When I do the below code on my data, since there are 35 variables the resulting plot is almost useless because of all the overlap. I can't seem to find anywhere that would give me the list of data that's used to make the plot. For instance, I have a factor called avg_sour that has a direction of about 272 degrees and a magnitude of 1. That's one of the few I can actually see. If I had this data in a table, however, I could see clearly what I'm looking for without having to zoom in and out every time. Add to that the fact that this is for a presentation, so I need to be able to make this visible quickly, without them looking at multiple things--but I think I could get away with a crowded graph and a table that explained the crowded portion. Seems like it ought to be simple, but...I'm afraid I haven't found it yet. Any ideas? I can use any package I can find.
ggbiplot(xD4PCA,obs.scale = .1, var.scale = 1,
varname.size = 3, labels.size=6, circle = T, alpha = 0, center = T)+
scale_x_continuous(limits=c(-2,2)) +
scale_y_continuous(limits=c(-2,2))
If your xD4PCA is from prcomp function, then $rotation gives you eigenvectors. See prcomp function - Value.
You may manually choose and add arrows from xD4PCA$rotation[,1:2]
I was working on this with sample data ir.pca, which is just simple prcomp object using iris data, and all these jobs are based on source code of ggbiplot.
pcobj <- ir.pca # change here with your prcomp object
nobs.factor <- sqrt(nrow(pcobj$x) - 1)
d <- pcobj$sdev
u <- sweep(pcobj$x, 2, 1 / (d * nobs.factor), FUN = '*')
v <- pcobj$rotation
choices = 1:2
choices <- pmin(choices, ncol(u))
df.u <- as.data.frame(sweep(u[,choices], 2, d[choices]^obs.scale, FUN='*'))
v <- sweep(v, 2, d^1, FUN='*')
df.v <- as.data.frame(v[, choices])
names(df.u) <- c('xvar', 'yvar')
names(df.v) <- names(df.u)

=== STATED GOAL 1 ===
Reproduce the passage of the ggbiplot discussion between "d <- pcobj$sdev" and "<- as.data.frame(v[, choices])", inclusive, without any alteration.
=== STATED GOAL 2 ===
Continue the ggbiplot discussion from the point at which it ends.

=== SUPPLIED DATA ===
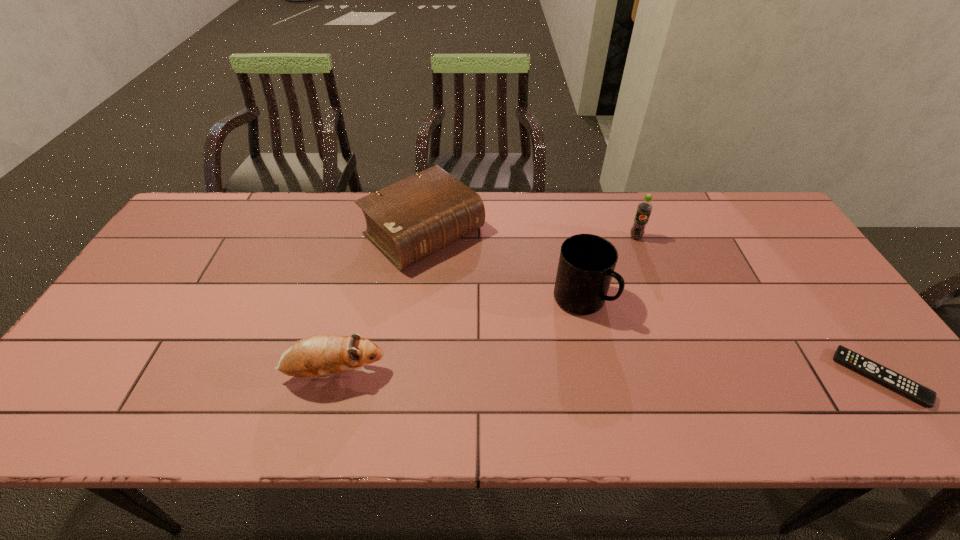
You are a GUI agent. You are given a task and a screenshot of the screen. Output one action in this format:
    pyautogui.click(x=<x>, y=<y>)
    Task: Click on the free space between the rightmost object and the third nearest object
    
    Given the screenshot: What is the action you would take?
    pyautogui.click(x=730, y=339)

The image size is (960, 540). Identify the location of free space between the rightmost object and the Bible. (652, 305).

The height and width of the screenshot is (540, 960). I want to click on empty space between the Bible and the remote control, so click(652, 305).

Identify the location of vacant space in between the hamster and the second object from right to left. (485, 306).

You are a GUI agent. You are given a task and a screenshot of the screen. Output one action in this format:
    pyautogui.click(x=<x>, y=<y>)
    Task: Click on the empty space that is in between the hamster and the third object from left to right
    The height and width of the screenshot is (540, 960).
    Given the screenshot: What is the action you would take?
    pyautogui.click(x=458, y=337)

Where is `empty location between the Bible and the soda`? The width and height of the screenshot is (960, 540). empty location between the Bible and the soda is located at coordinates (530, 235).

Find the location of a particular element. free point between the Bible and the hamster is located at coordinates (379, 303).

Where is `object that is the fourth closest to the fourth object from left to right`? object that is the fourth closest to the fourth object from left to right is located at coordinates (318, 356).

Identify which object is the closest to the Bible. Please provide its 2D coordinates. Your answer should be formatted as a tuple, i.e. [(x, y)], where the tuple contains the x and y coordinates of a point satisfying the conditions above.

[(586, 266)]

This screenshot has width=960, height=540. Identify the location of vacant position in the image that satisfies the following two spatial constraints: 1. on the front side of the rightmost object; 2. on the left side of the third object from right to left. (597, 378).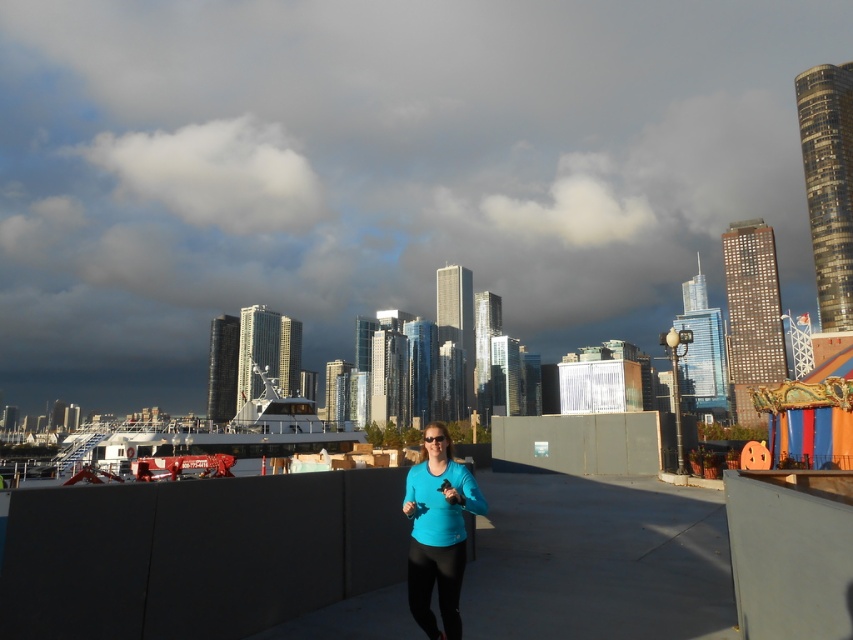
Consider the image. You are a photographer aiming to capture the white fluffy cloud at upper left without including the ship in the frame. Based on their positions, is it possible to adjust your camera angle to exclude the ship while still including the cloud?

=== EXPECTED OUTPUT 1 ===
d <- pcobj$sdev
u <- sweep(pcobj$x, 2, 1 / (d * nobs.factor), FUN = '*')
v <- pcobj$rotation
choices = 1:2
choices <- pmin(choices, ncol(u))
df.u <- as.data.frame(sweep(u[,choices], 2, d[choices]^obs.scale, FUN='*'))
v <- sweep(v, 2, d^1, FUN='*')
df.v <- as.data.frame(v[, choices])

=== EXPECTED OUTPUT 2 ===
df.u <- df.u * nobs.factor
r <- sqrt(qchisq(circle.prob, df = 2)) * prod(colMeans(df.u^2))^(1/4)
v.scale <- rowSums(v^2)
df.v <- r * df.v / sqrt(max(v.scale))
df.v$varname <- rownames(v)
df.v$angle <- with(df.v, (180/pi) * atan(yvar / xvar))
df.v$hjust = with(df.v, (1 - 1.5 * sign(xvar)) / 2)
theta <- c(seq(-pi, pi, length = 50), seq(pi, -pi, length = 50))
circle <- data.frame(xvar = r * cos(theta), yvar = r * sin(theta))
df.v <- df.v[1:2,] # change here like df.v[1:2,]
ggbiplot::ggbiplot(ir.pca,obs.scale = .1, var.scale = 1,
varname.size = 3, labels.size=6, circle = T, alpha = 0, center = T, var.axes = FALSE)+
scale_x_continuous(limits=c(-2,2)) +
scale_y_continuous(limits=c(-2,2)) +
geom_segment(data = df.v, aes(x = 0, y = 0, xend = xvar, yend = yvar),
arrow = arrow(length = unit(1/2, 'picas')),
color = muted('red')) +
geom_text(data = df.v,
aes(label = rownames(df.v), x = xvar, y = yvar,
angle = angle, hjust = hjust),
color = 'darkred', size = 3)
ggbiplot::ggbiplot(ir.pca)+
scale_x_continuous(limits=c(-2,2)) +
scale_y_continuous(limits=c(-2,2)) +
geom_path(data = circle, color = muted('white'),
size = 1/2, alpha = 1/3)
Original one(having all four variables)
Edited one(select only first two variables)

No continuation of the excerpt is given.